University of Basel, Dept. of Physics and Astronomy
Klingelbergstrasse 82
Sure
4056
Basel, Switzerland
Presentation 1 : Oral/Invited
The Physics of Supernova Explosions: Current Knowledge and Review of Existing Models
F.-K, Thielemann, F. Brachwitz, P. Höflich, G. Martinez-Pinedo, K. Nomoto
The basic recipe of SN Ia explosions is simple:
A white dwarf, growing towards the Chandrasekhar mass, contracts and ignites
under degenerate conditions, causing a thermonuclear runaway. Burning $^{12}$C
and $^{16}$O to $^{56}$Ni can produce a purely nuclear explosion energy of
about 1.5$\times 10^{51}$erg and disrupt the original white dwarf completely.
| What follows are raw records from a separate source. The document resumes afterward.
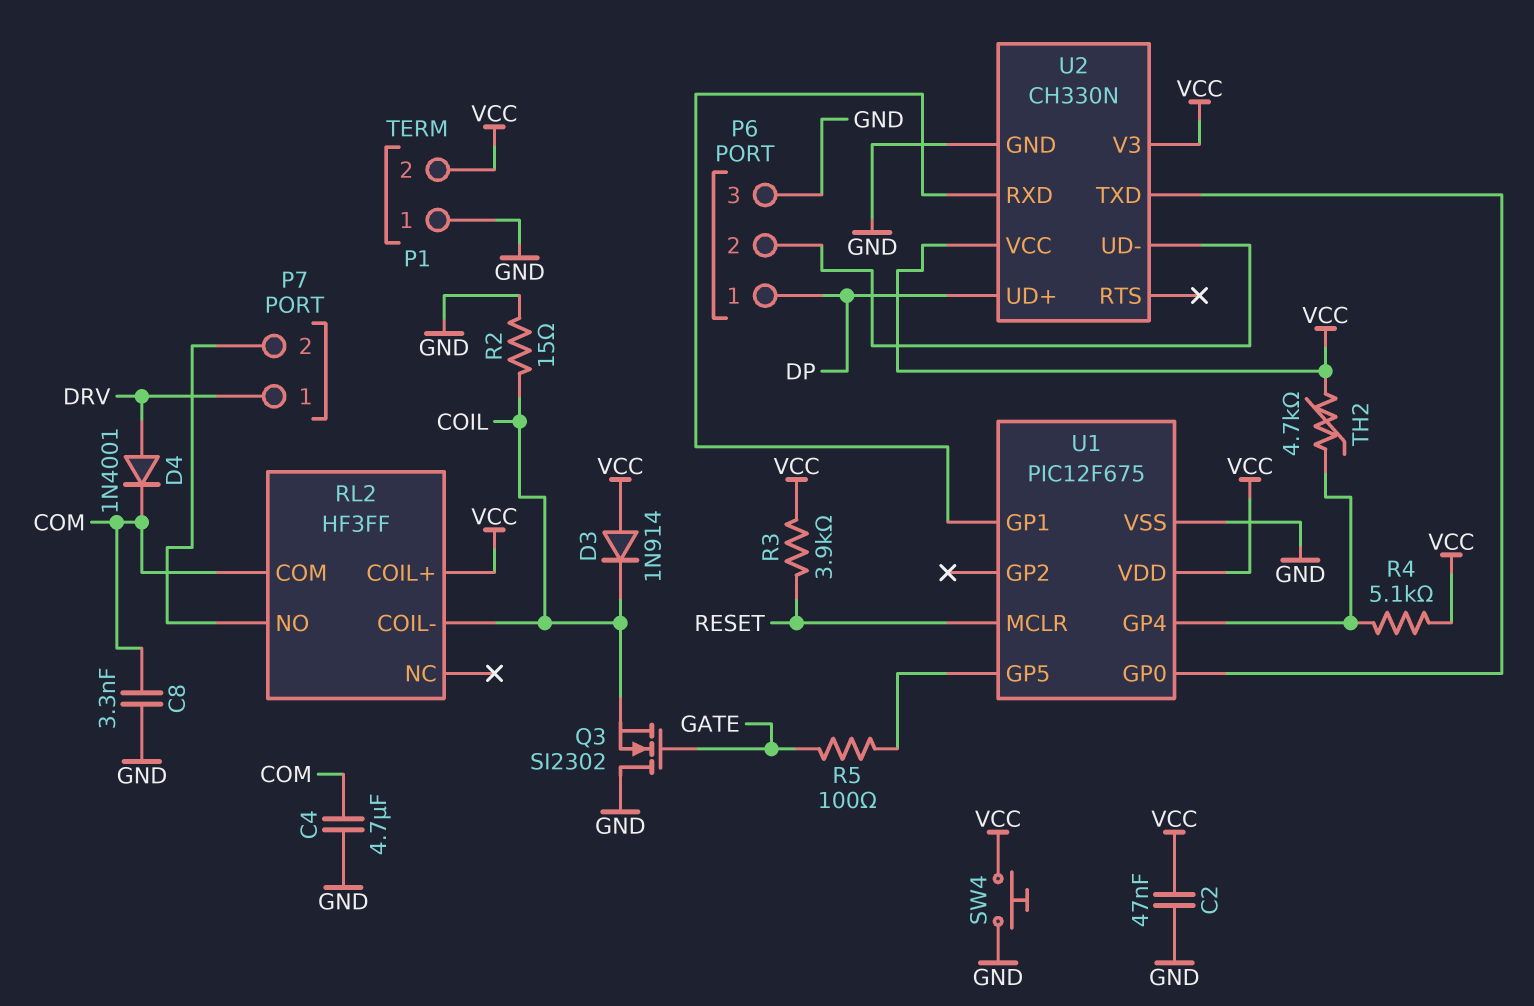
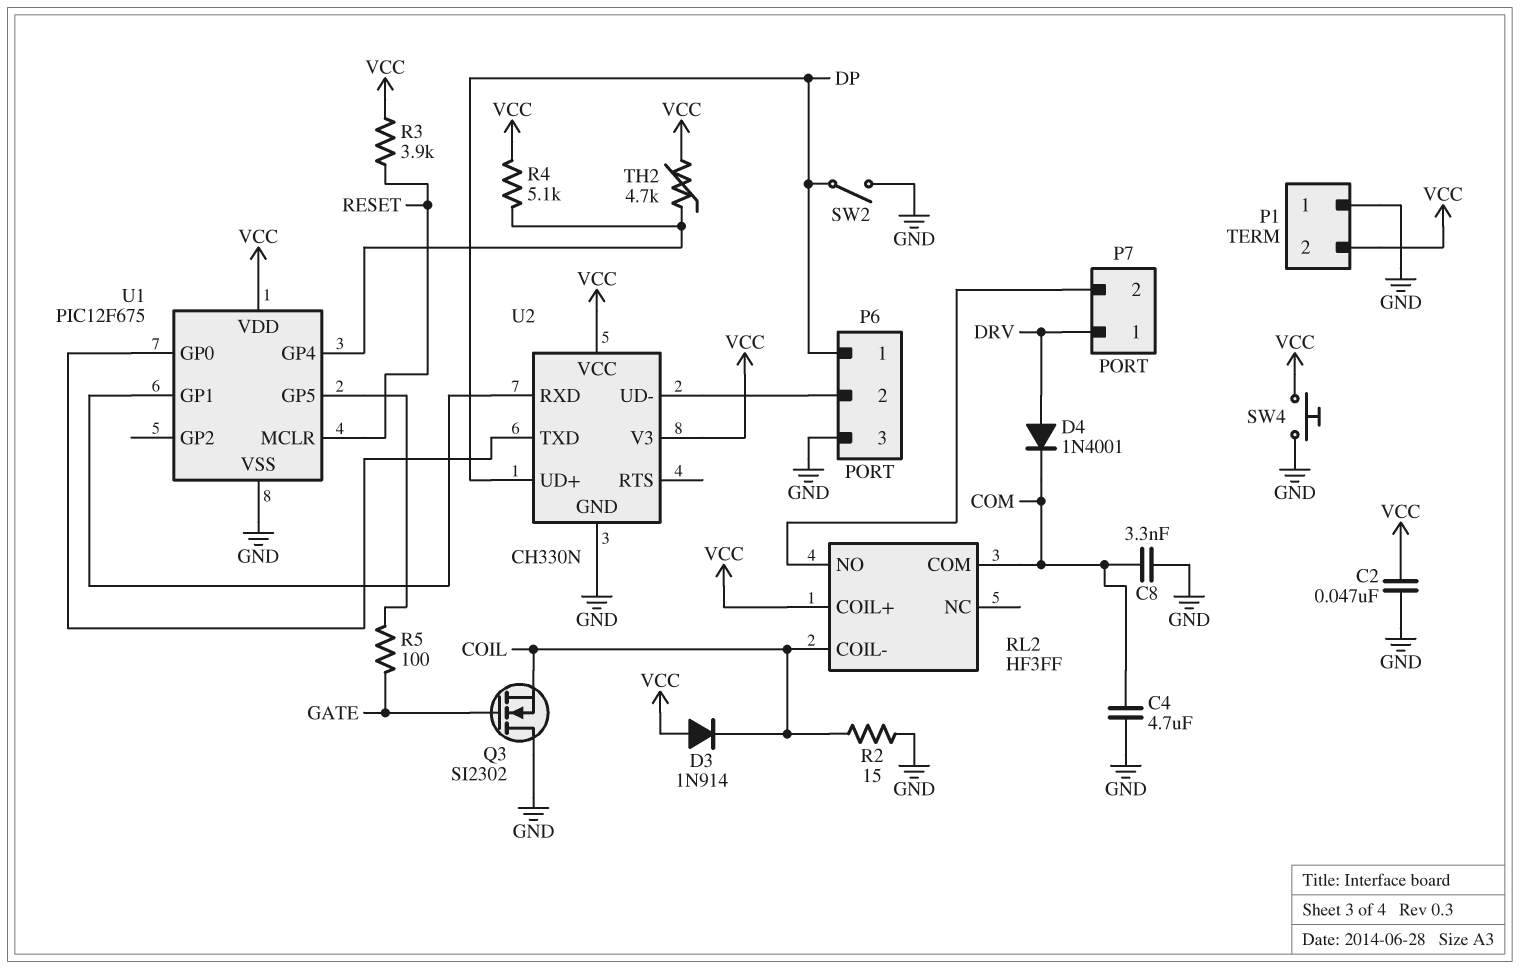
SW2: none -> switch (DP, GND)

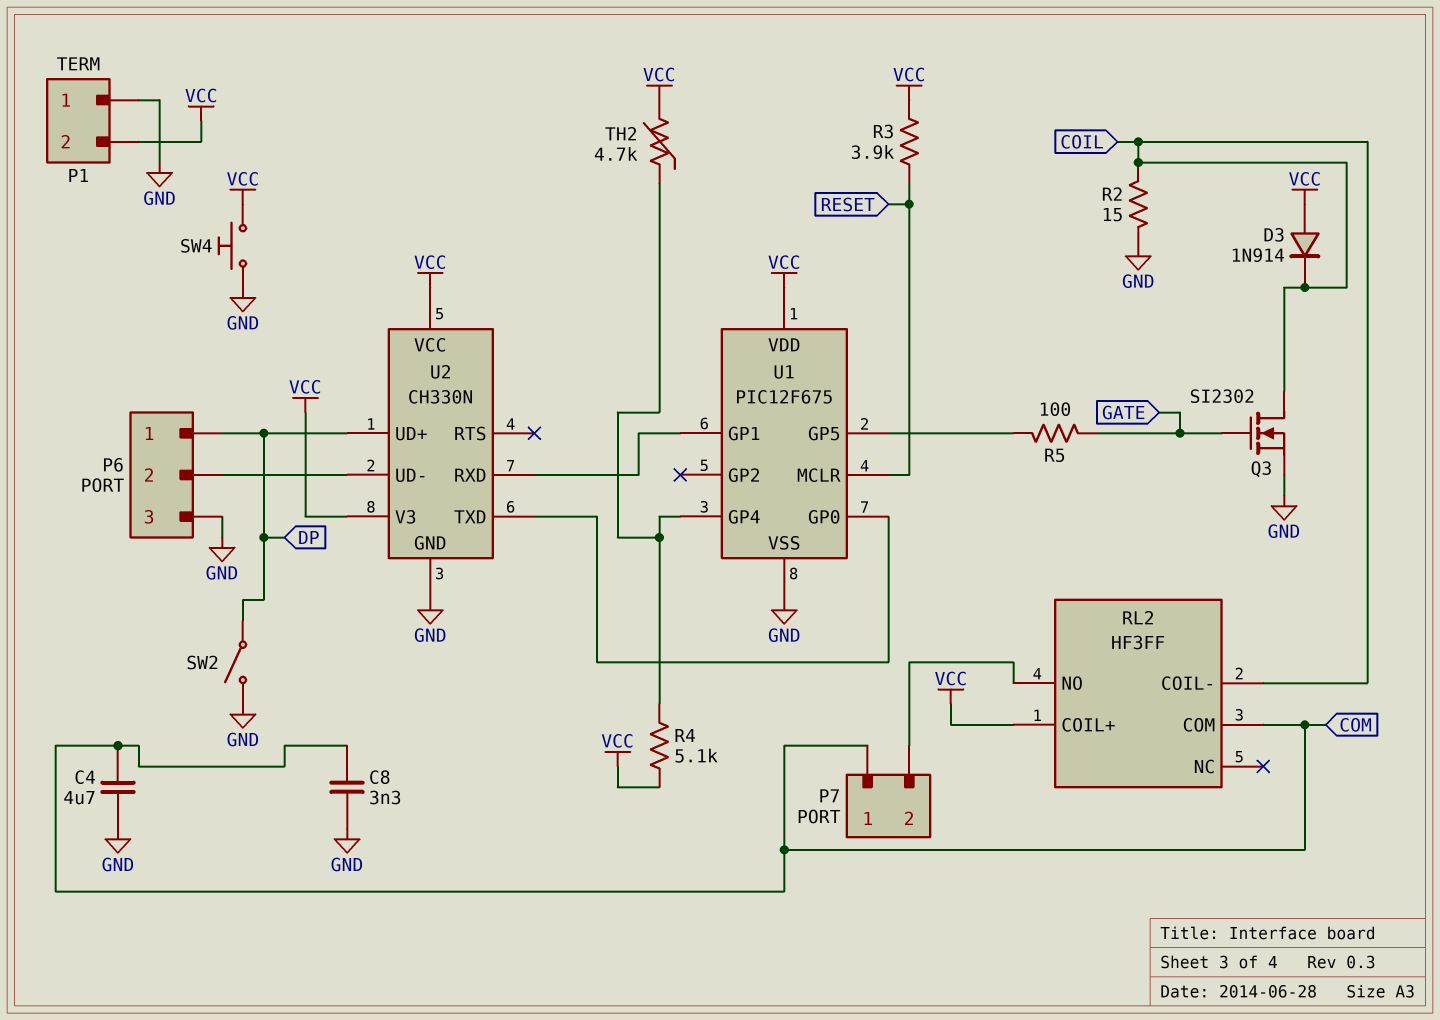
C2: 47nF (GND, VCC) -> none
D4: diode 1N4001 (A DRV, K COM) -> none
P7 pin 1: DRV -> COM
Q3: NMOS SI2302 (G GATE, D GND, S COIL) -> NMOS SI2302 (G GATE, D COIL, S GND)

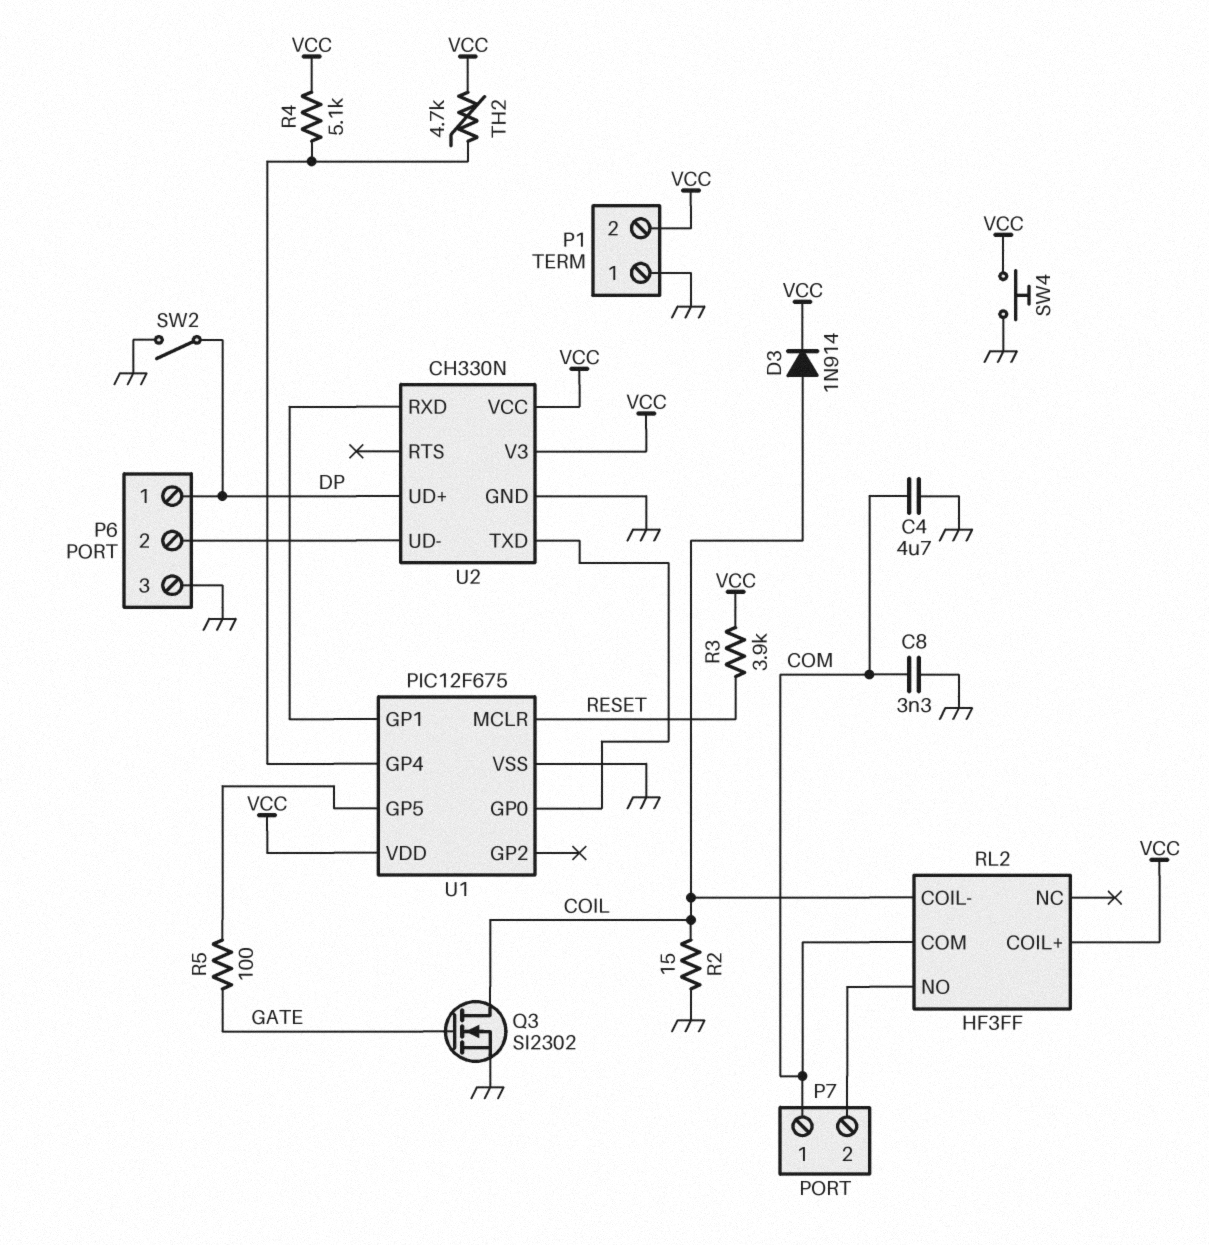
D3: diode 1N914 (A VCC, K COIL) -> diode 1N914 (A COIL, K VCC)

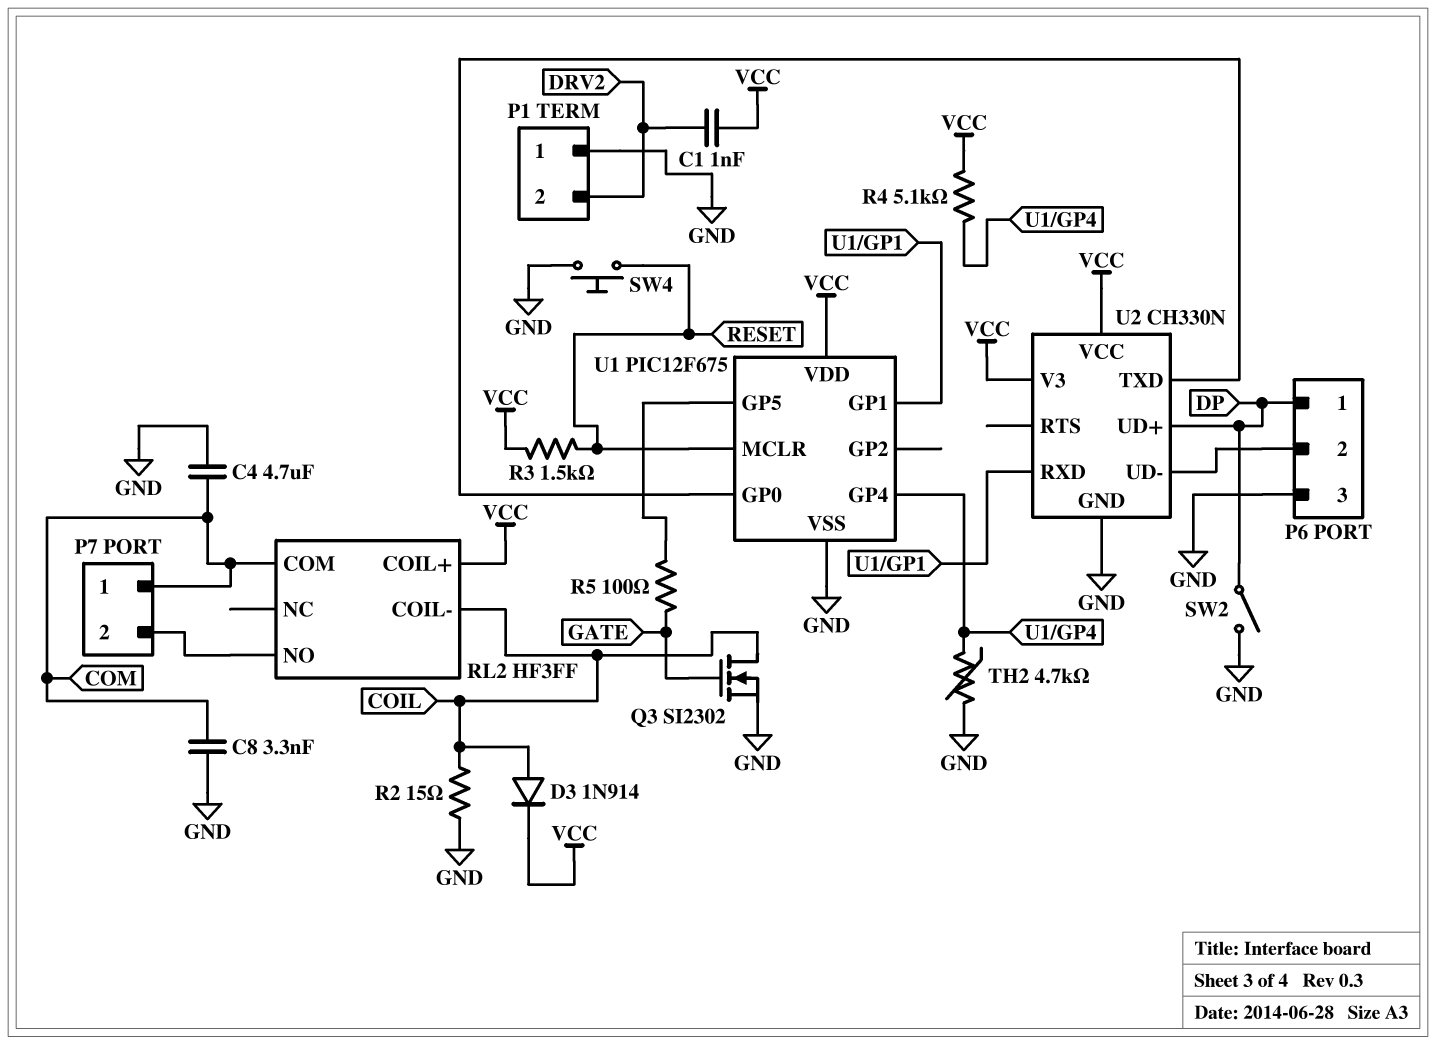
C1: none -> 1nF (DRV2, VCC)
P1 pin 2: VCC -> DRV2
R3: 3.9k (RESET, VCC) -> 1.5k (RESET, VCC)
SW4: button (GND, VCC) -> button (GND, RESET)
TH2: 4.7k (U1/GP4, VCC) -> 4.7k (GND, U1/GP4)

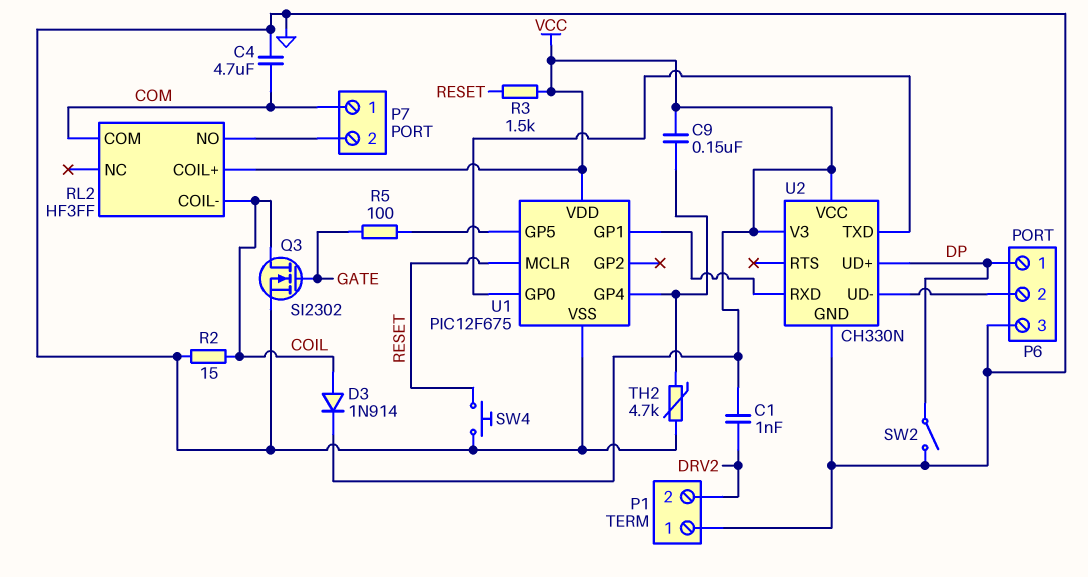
C8: 3.3nF (COM, GND) -> none
C9: none -> 150nF (U1/GP4, VCC)
R4: 5.1k (U1/GP4, VCC) -> none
The subtraction of the gravitational binding energy of the white dwarf plus
the observed fact that not all material is burned to Fe/Ni (rather to
intermediate elements like Mg, Si, S, Ca) leads to the observed explosion
energy. The decay ($^{56}$Ni $\rightarrow$) $^{56}$Co $\rightarrow$ $^{56}$Fe
can explain the light curve. \\
The remaining questions are: How can cool and stable white dwarfs be turned
into exploding objects via binary mass exchange; what variety in original
white dwarf sizes, metallicities and accretion scenarios is expected; how does
the ignition occur and how does the burning front propagate; how does this
relate to burning conditions, energy generation, nucleosynthesis results,
$^{56}Ni masses and the small observed variety in explosive events; how can
observed spectra (and their Doppler broadening) act as diagnostics for
explosion models and nucleosynthesis predictions? \\
We will address (and review) these issues within existing 1D spherically
symmetric models with parametrized burning front prescription and attempt
to discuss the relation to multi-D models.